Wynn gets 23% of its EBITDA from Las Vegas, where it has various projects currently under development.
MGM Resorts
The largest resort operator on the Las Vegas Strip, MGM Resorts (MGM) owns MGM Grand, Mandalay Bay, Mirage, Luxor, New York-New York, and a 50% ownership stake in CityCenter, comprising 35,000 guest rooms and suites, representing about one-fourth of all units in the market.
The company also operates the 56%-owned MGM Macau casinos and recently expanded its presence to capitalize on the booming tourism demand which underpins the gambling revenue growth in Macau.
“MGM Resorts is positioned to maintain its leading presence in the lower-growth, lower-barrier Las Vegas region (47% of estimated 2019 EBITDA) while participating in the attractive long-term growth opportunity of Macau (20% of EBITDA),” says an equity report.
The operator has expanded its room share in Macau to 8% from 3% with the addition of the new Cotai property in 2018. “While the coronavirus will drive our near-term MGM’s Macau (22% of EBITDA) estimates lower, we plan to leave our long-term forecast (high-single-digit sales) for the region intact,” says Wasiolek, noting the region is primed for robust tourism and gaming market growth.
MGM is also expected to open a resort in Japan in 2026. “We expect MGM to be awarded a gaming license in a Japanese urban market with a resort opening in the middle of the next decade,” says Wasiolek, who puts the stock’s fair value at US$40.
Melco Resorts
The Macau-focused Melco Resorts (MLCO) is one of only six firms allowed to operate casinos in the region. It operates gaming casinos, restaurants, and resorts for patrons ranging from VIP to mass-market. The company also has majority stakes in Studio City in Macau and City of Dreams Manila, in the Philippines.
The government-enforced closure of Macau casinos would not have a long-term impact on Melco’s revenue.

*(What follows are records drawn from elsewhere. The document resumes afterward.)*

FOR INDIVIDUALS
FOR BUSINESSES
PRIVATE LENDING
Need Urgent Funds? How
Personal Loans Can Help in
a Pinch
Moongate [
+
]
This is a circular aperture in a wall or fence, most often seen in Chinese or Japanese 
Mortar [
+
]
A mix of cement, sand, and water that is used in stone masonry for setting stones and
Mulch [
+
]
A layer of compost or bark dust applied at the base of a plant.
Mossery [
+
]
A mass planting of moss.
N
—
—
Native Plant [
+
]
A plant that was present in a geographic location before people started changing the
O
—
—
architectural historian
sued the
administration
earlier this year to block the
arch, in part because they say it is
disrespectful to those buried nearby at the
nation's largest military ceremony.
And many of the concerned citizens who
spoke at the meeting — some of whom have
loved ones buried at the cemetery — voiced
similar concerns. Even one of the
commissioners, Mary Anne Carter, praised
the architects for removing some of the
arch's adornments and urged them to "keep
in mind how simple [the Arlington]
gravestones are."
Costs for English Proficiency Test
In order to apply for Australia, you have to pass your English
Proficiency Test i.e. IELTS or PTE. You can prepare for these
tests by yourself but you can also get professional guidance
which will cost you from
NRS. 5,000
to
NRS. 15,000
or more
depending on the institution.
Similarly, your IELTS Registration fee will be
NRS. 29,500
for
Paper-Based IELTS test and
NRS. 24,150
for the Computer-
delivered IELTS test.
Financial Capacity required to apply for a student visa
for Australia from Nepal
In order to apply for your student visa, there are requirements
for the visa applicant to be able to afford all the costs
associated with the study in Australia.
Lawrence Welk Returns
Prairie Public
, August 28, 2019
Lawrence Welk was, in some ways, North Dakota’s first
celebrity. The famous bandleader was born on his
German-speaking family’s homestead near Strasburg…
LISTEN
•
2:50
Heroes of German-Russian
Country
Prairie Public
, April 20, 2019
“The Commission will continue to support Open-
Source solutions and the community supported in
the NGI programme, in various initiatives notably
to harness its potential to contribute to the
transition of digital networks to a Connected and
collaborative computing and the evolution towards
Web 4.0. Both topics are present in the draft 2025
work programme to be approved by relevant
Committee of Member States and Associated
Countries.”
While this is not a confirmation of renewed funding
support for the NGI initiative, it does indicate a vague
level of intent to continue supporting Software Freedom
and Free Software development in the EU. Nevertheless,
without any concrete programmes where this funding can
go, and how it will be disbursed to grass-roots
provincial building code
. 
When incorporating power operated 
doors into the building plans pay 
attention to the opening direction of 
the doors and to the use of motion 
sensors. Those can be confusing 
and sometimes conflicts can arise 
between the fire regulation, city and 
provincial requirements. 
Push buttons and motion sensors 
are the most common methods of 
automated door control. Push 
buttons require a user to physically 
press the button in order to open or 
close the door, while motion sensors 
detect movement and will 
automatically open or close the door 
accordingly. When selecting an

The reports suggests “an 80% year-over-year decline in gaming and hotel revenue for three months, followed by 15% higher-than-normalized gaming and hotel revenue in the following eight months.”
The current pullback won’t last forever, and the stock prices will bounce back once the epidemic dissipates, says equity analyst Chelsey Tam, who estimates the stock’s fair value to be US$31. “We think Macau gaming would see higher-than-normalized revenue when the epidemic subsides, due to pent-up demand,” she says, adding “this is a good opportunity for long-term investors to go bargain-hunting in the Macau gaming coverage.”
The increase in hotel rooms over the next few years will accommodate more tourists and increased length of stay driving the top line for Melco, says Tam, who forecasts annual revenue growth of about 6% for the next 10 years. Additionally, neighboring Hengqin Island, three times the size of Macau, is under rapid development to complement Macau’s growth.